Building Confidential Accelerator Computing Environment for Arm CCA

Confidential computing is an emerging technique that provides users and third-party developers with an isolated and transparent execution environment. To support this technique, Arm introduced the Confidential Computing Architecture (CCA), which creates multiple isolated regions, known as realms, to ensure data confidentiality and integrity in security-sensitive tasks. However, hardware and firmware supporting confidential accelerator workloads remain unavailable. Moreover, due to incompatible hardware or large trusted computing base (TCB) size, existing studies for protecting acceleration are unsuitable for CCA's realm-style architecture. Thus, there is a need to complement existing Arm CCA capabilities with accelerator support. We present CAGE to support confidential accelerator computing for Arm CCA, ensuring data security with CCA's existing security features.
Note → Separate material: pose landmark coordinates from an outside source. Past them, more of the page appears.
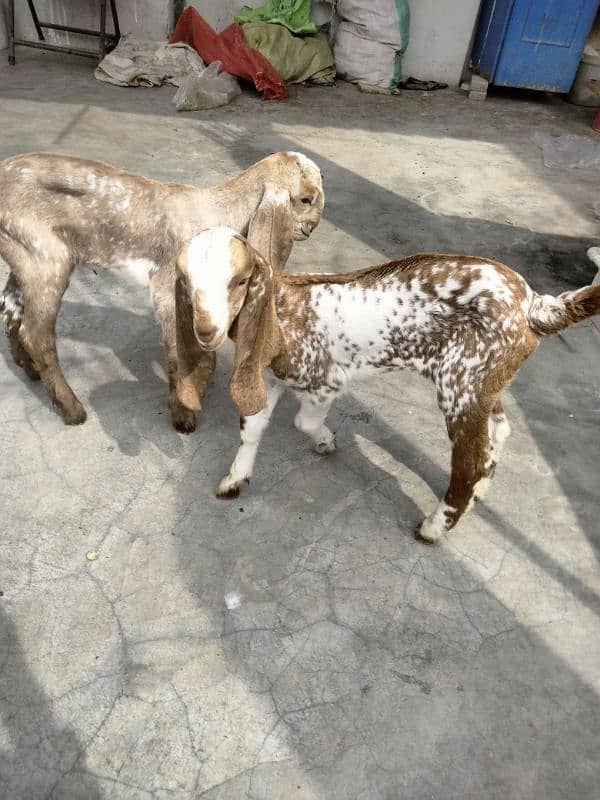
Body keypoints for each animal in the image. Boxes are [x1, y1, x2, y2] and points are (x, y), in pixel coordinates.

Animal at [0, 150, 324, 432]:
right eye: (305, 199)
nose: (310, 230)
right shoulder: (170, 286)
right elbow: (180, 351)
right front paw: (183, 415)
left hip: (23, 255)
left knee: (10, 309)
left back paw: (29, 370)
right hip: (47, 258)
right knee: (36, 333)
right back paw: (72, 409)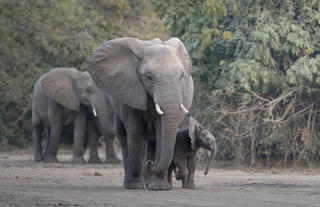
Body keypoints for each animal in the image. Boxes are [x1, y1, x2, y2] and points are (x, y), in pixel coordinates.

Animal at [87, 37, 194, 191]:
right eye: (149, 77)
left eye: (181, 77)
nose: (150, 163)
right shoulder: (129, 90)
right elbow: (134, 132)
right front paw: (135, 186)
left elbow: (161, 131)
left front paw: (159, 188)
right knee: (123, 134)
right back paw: (132, 183)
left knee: (153, 140)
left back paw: (149, 183)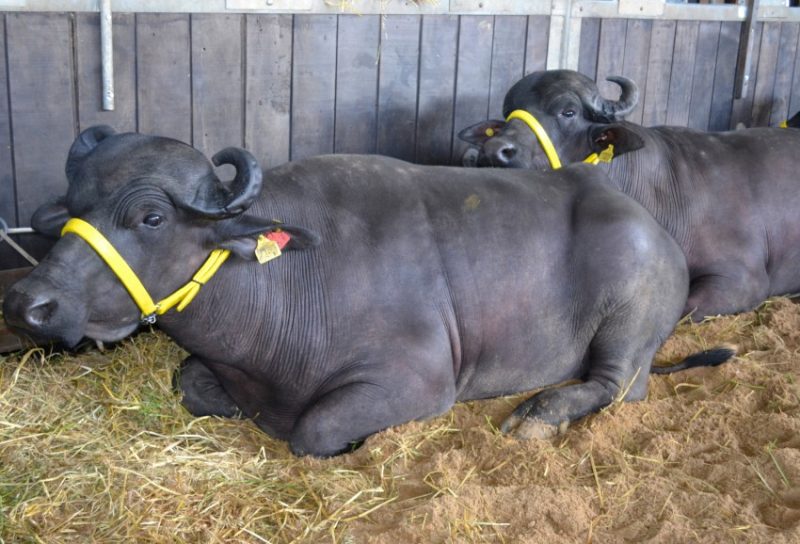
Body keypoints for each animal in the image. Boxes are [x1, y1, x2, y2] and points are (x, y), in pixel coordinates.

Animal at [4, 125, 732, 456]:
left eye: (151, 217)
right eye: (74, 205)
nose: (28, 304)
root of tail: (651, 228)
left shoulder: (419, 383)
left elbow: (315, 429)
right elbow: (192, 384)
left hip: (628, 321)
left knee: (615, 386)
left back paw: (537, 414)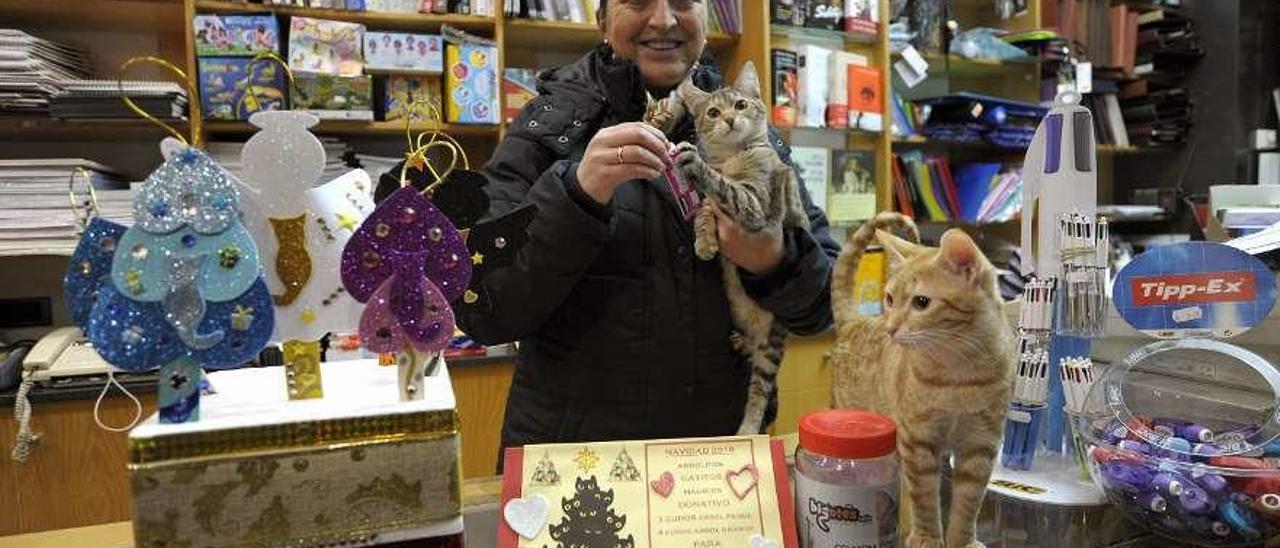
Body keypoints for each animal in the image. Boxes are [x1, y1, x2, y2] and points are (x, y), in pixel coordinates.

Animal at [650, 61, 808, 437]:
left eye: (740, 104)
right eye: (712, 112)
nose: (731, 120)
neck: (736, 157)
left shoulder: (755, 202)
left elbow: (725, 187)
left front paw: (697, 164)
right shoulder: (711, 205)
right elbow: (705, 211)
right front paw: (705, 242)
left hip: (770, 350)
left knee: (759, 392)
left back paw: (747, 430)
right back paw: (739, 341)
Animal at [829, 213, 1018, 548]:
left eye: (921, 302)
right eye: (890, 298)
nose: (890, 328)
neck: (958, 373)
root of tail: (855, 321)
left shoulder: (981, 445)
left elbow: (968, 503)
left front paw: (963, 541)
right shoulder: (917, 441)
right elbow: (926, 499)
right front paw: (927, 536)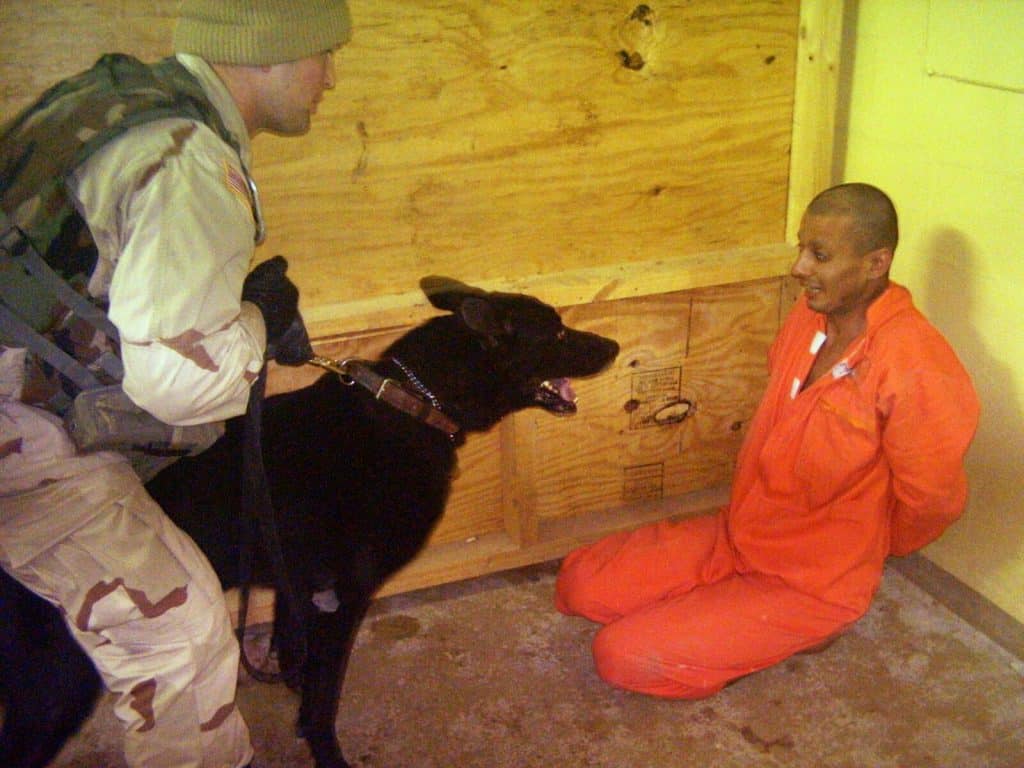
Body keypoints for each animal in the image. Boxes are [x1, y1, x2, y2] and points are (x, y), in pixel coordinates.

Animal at [0, 278, 614, 768]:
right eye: (559, 335)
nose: (613, 345)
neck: (410, 400)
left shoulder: (297, 585)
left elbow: (292, 649)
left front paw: (290, 682)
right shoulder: (342, 599)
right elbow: (323, 699)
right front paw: (325, 750)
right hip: (58, 686)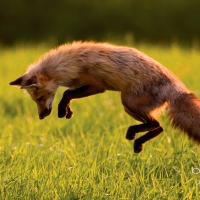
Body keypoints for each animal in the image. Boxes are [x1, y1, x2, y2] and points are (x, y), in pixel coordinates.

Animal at [10, 41, 200, 152]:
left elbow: (66, 93)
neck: (66, 65)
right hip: (129, 107)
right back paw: (138, 141)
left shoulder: (96, 85)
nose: (41, 116)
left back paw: (134, 136)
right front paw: (67, 111)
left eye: (39, 98)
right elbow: (68, 95)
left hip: (128, 101)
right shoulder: (81, 85)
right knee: (159, 127)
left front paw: (62, 110)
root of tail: (176, 87)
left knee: (156, 124)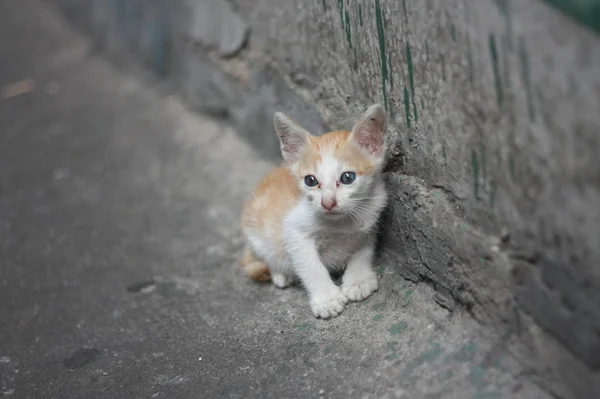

To adapt the accelerator workflow to CCA's realm-style architecture, CAGE proposes a novel shadow task mechanism to manage confidential accelerator applications flexibly. Additionally, CAGE leverages the memory isolation mechanism in Arm CCA to protect data confidentiality and integrity from the strong adversary. CAGE also optimizes security operations in memory isolation to mitigate performance overhead. Without hardware changes, we design and implement CAGE on two types of accelerators: Unified-memory GPU and generic FPGA. Our evaluation shows that CAGE effectively provides confidential accelerator support for Arm CCA with moderate overhead.